Region labeling records:
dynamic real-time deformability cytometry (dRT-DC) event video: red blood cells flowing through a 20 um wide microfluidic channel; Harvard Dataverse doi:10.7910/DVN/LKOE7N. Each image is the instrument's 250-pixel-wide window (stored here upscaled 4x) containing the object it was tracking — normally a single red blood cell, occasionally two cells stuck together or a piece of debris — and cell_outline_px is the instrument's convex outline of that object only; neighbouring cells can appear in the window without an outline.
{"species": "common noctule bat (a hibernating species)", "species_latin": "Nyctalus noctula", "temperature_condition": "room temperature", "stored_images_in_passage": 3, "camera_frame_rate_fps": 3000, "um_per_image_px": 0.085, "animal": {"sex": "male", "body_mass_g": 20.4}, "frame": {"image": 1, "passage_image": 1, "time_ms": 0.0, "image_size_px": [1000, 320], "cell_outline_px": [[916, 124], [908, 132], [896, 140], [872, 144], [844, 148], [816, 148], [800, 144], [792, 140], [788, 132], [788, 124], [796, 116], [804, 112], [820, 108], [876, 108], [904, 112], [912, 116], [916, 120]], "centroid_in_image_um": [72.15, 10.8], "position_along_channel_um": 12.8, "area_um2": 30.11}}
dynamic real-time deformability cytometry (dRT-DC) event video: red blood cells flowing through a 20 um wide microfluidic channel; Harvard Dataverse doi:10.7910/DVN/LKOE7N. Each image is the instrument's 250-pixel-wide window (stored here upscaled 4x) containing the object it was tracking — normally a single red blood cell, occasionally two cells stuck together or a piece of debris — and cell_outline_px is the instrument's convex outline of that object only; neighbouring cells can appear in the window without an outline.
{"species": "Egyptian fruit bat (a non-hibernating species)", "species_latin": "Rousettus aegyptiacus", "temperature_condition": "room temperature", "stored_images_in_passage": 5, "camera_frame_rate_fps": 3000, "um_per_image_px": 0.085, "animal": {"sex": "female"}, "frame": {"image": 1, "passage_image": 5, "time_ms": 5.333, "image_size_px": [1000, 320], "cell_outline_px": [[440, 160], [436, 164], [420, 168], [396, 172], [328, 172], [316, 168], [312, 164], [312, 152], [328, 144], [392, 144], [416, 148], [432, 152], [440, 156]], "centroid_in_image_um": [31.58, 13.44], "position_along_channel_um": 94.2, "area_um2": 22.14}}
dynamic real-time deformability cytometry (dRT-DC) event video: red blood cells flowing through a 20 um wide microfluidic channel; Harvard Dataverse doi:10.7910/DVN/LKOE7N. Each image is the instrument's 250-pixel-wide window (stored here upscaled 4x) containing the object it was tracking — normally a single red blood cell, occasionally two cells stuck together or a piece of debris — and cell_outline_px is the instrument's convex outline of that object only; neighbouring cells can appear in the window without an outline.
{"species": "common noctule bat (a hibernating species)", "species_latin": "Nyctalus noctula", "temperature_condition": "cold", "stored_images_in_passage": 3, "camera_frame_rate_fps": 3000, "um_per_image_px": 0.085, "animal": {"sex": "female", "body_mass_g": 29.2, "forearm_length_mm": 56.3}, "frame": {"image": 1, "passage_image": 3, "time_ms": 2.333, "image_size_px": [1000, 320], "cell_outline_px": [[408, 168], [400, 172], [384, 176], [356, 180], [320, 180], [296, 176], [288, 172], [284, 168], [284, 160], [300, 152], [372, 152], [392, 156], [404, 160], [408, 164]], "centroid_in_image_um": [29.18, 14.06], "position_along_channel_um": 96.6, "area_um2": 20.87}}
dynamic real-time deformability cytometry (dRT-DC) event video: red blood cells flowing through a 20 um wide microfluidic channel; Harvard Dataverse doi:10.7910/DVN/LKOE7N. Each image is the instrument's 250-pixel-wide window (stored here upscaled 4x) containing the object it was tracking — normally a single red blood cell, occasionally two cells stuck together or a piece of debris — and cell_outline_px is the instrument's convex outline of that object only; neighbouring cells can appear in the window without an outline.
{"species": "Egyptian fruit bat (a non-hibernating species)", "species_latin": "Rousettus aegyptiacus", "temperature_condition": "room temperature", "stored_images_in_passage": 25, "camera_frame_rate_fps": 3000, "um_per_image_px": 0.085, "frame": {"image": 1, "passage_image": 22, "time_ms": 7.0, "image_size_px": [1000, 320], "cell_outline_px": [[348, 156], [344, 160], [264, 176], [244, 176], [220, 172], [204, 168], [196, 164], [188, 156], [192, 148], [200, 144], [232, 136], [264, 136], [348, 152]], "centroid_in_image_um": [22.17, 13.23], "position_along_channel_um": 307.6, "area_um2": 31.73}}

- _Instructions to follow_
Write every record out again, unaltered.

- _Answer for this exercise_
dynamic real-time deformability cytometry (dRT-DC) event video: red blood cells flowing through a 20 um wide microfluidic channel; Harvard Dataverse doi:10.7910/DVN/LKOE7N. Each image is the instrument's 250-pixel-wide window (stored here upscaled 4x) containing the object it was tracking — normally a single red blood cell, occasionally two cells stuck together or a piece of debris — and cell_outline_px is the instrument's convex outline of that object only; neighbouring cells can appear in the window without an outline.
{"species": "common noctule bat (a hibernating species)", "species_latin": "Nyctalus noctula", "temperature_condition": "room temperature", "stored_images_in_passage": 3, "camera_frame_rate_fps": 3000, "um_per_image_px": 0.085, "animal": {"sex": "male", "body_mass_g": 20.4}, "frame": {"image": 1, "passage_image": 1, "time_ms": 0.0, "image_size_px": [1000, 320], "cell_outline_px": [[916, 124], [908, 132], [896, 140], [872, 144], [844, 148], [816, 148], [800, 144], [792, 140], [788, 132], [788, 124], [796, 116], [804, 112], [820, 108], [876, 108], [904, 112], [912, 116], [916, 120]], "centroid_in_image_um": [72.15, 10.8], "position_along_channel_um": 12.8, "area_um2": 30.11}}
dynamic real-time deformability cytometry (dRT-DC) event video: red blood cells flowing through a 20 um wide microfluidic channel; Harvard Dataverse doi:10.7910/DVN/LKOE7N. Each image is the instrument's 250-pixel-wide window (stored here upscaled 4x) containing the object it was tracking — normally a single red blood cell, occasionally two cells stuck together or a piece of debris — and cell_outline_px is the instrument's convex outline of that object only; neighbouring cells can appear in the window without an outline.
{"species": "Egyptian fruit bat (a non-hibernating species)", "species_latin": "Rousettus aegyptiacus", "temperature_condition": "room temperature", "stored_images_in_passage": 5, "camera_frame_rate_fps": 3000, "um_per_image_px": 0.085, "animal": {"sex": "female"}, "frame": {"image": 1, "passage_image": 5, "time_ms": 5.333, "image_size_px": [1000, 320], "cell_outline_px": [[440, 160], [436, 164], [420, 168], [396, 172], [328, 172], [316, 168], [312, 164], [312, 152], [328, 144], [392, 144], [416, 148], [432, 152], [440, 156]], "centroid_in_image_um": [31.58, 13.44], "position_along_channel_um": 94.2, "area_um2": 22.14}}
dynamic real-time deformability cytometry (dRT-DC) event video: red blood cells flowing through a 20 um wide microfluidic channel; Harvard Dataverse doi:10.7910/DVN/LKOE7N. Each image is the instrument's 250-pixel-wide window (stored here upscaled 4x) containing the object it was tracking — normally a single red blood cell, occasionally two cells stuck together or a piece of debris — and cell_outline_px is the instrument's convex outline of that object only; neighbouring cells can appear in the window without an outline.
{"species": "common noctule bat (a hibernating species)", "species_latin": "Nyctalus noctula", "temperature_condition": "cold", "stored_images_in_passage": 3, "camera_frame_rate_fps": 3000, "um_per_image_px": 0.085, "animal": {"sex": "female", "body_mass_g": 29.2, "forearm_length_mm": 56.3}, "frame": {"image": 1, "passage_image": 3, "time_ms": 2.333, "image_size_px": [1000, 320], "cell_outline_px": [[408, 168], [400, 172], [384, 176], [356, 180], [320, 180], [296, 176], [288, 172], [284, 168], [284, 160], [300, 152], [372, 152], [392, 156], [404, 160], [408, 164]], "centroid_in_image_um": [29.18, 14.06], "position_along_channel_um": 96.6, "area_um2": 20.87}}
dynamic real-time deformability cytometry (dRT-DC) event video: red blood cells flowing through a 20 um wide microfluidic channel; Harvard Dataverse doi:10.7910/DVN/LKOE7N. Each image is the instrument's 250-pixel-wide window (stored here upscaled 4x) containing the object it was tracking — normally a single red blood cell, occasionally two cells stuck together or a piece of debris — and cell_outline_px is the instrument's convex outline of that object only; neighbouring cells can appear in the window without an outline.
{"species": "Egyptian fruit bat (a non-hibernating species)", "species_latin": "Rousettus aegyptiacus", "temperature_condition": "room temperature", "stored_images_in_passage": 25, "camera_frame_rate_fps": 3000, "um_per_image_px": 0.085, "frame": {"image": 1, "passage_image": 22, "time_ms": 7.0, "image_size_px": [1000, 320], "cell_outline_px": [[348, 156], [344, 160], [264, 176], [244, 176], [220, 172], [204, 168], [196, 164], [188, 156], [192, 148], [200, 144], [232, 136], [264, 136], [348, 152]], "centroid_in_image_um": [22.17, 13.23], "position_along_channel_um": 307.6, "area_um2": 31.73}}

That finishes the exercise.